Acute kidney injury (AKI)
Acute kidney failure is also called acute kidney injury or acute renal failure. It’s common in people who are already in the hospital. It may develop rapidly over a few hours. It can also develop over a few days to weeks. People who are critically ill and need intensive care have the highest risk of developing acute kidney failure.
Acute kidney injury (AKI) is sudden damage to the kidneys that causes them to not work properly. It can range from minor loss of kidney function to complete kidney failure.
AKI normally happens as a complication of another serious illness. It’s not the result of a physical blow to the kidneys, as the name might suggest.
This type of kidney damage is usually seen in older people who are unwell with other conditions and the kidneys are also affected.
It’s essential that AKI is detected early and treated promptly. The role of the kidneys is to:
- filter – removing waste and water from the blood (as urine, via the bladder)
- clean the blood
- keep the bones healthy
- look after blood pressure
- stimulate the bone marrow to make blood
Without quick treatment, abnormal levels of salts and chemicals can build up in the body, which affects the ability of other organs to work properly.
If the kidneys shut down completely, this may require temporary support from a dialysis machine, or lead to death.
Signs and symptoms
Signs and symptoms of acute kidney injury differ depending on the cause and may include:
- Too little urine leaving the body
- Swelling in legs, ankles, and around the eyes
- Fatigue or tiredness
- Shortness of breath
- Seizures or coma in severe cases
- Chest pain or pressure
- high blood pressure
- abdominal pain
- slight backache
In some cases, AKI causes no symptoms and is only found through other tests done by your healthcare provider.
Acute kidney injury can have many different causes. AKI can be caused by the following:
- Impaired blood flow to the kidneys
Some diseases and conditions can slow blood flow to your kidneys and cause AKI.

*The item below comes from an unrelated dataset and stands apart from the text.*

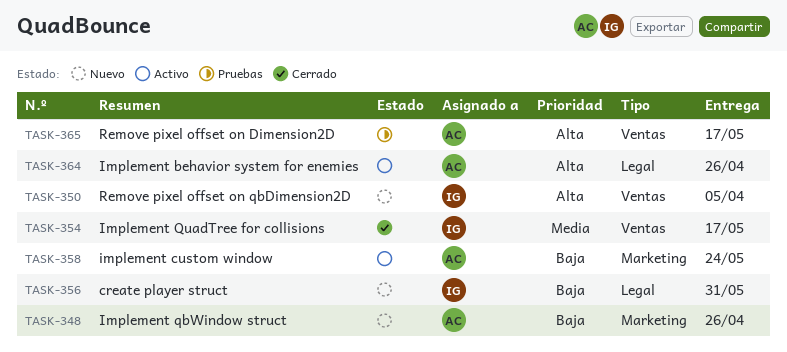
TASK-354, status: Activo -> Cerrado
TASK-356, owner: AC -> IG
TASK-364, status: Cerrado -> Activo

These diseases and conditions include:
- Blood or fluid loss
- Blood pressure medications
- Heart attack
- Heart disease
- Liver failure
- Use of aspirin, ibuprofen (Advil, Motrin IB, others), naproxen (Aleve, others) or related drugs
- Severe allergic reaction (anaphylaxis)
- Severe burns
- Severe dehydration
- Direct damage to the Kidneys
Some disease and conditions can damage your kidneys and lead to AKI. Some examples include:
- A type of severe, life-threatening infection
- A rare condition that causes inflammation and scarring to your blood vessels, making them stiff, weak, and narrow
- An allergic reaction to certain types of drugs
- A group of diseases that affect the connective tissue that supports your internal organs
- Conditions that cause inflammation or damage to the kidney tubules, to the small blood vessels in the kidneys, or to the filtering units in the kidneys
- Blockage of the urinary tract
In some people, conditions or diseases can block the passage of urine out of the body and can lead to AKI.
Blockage can be caused by:
- Bladder, prostate, or cervical cancer
- Enlarged prostate
- Problems with the nervous system that affect the bladder and urination
- Kidney stones
- Blood clots in the urinary tract
Acute kidney failure can occur when:
- You have a condition that slows blood flow to your kidneys
- You experience direct damage to your kidneys
- Your kidneys’ urine drainage tubes (ureters) become blocked and wastes can’t leave your body through your urine
The chances of acquiring acute kidney failure are greater if you’re an older person or if you have any of the following long-term health problems:
- kidney disease
- liver disease
- diabetes, especially if it’s not well controlled
- high blood pressure
- heart failure
- morbid obesity
If you’re ill or being treated in a hospital’s intensive care unit, you’re at an extremely high risk for acute kidney failure. Being the recipient of heart surgery, abdominal surgery, or a bone marrow transplant can also increase your risk.
When should AKI be suspected?
A doctor may suspect AKI in people known to be at risk who suddenly fall ill or develop symptoms which suggest complications of AKI.
AKI may also be suspected in people who have been unwell for a while and have either:
- chronic kidney disease
- a urinary system disease
- new or worsening urinary symptoms
- symptoms or signs of a disease affecting the kidneys and other organs
If you have acute kidney failure, you may have generalized swelling. The swelling is due to fluid retention.
Using a stethoscope, your doctor may hear crackling in the lungs. These sounds can signal fluid retention.
Results of laboratory tests may also show abnormal values, which are new and different from baseline levels. Some of these tests include:
- blood urea nitrogen (BUN)
- serum potassium
- serum sodium
- estimated glomerular filtration rate (eGFR)
- creatinine clearance
- serum creatinine
An ultrasound is the preferred method for diagnosing acute kidney failure. However, abdominal X-ray, abdominal CT scan, and abdominal MRI can help your doctor determine if there’s a blockage in your urinary tract.
Certain blood tests may also reveal underlying causes of acute kidney failure.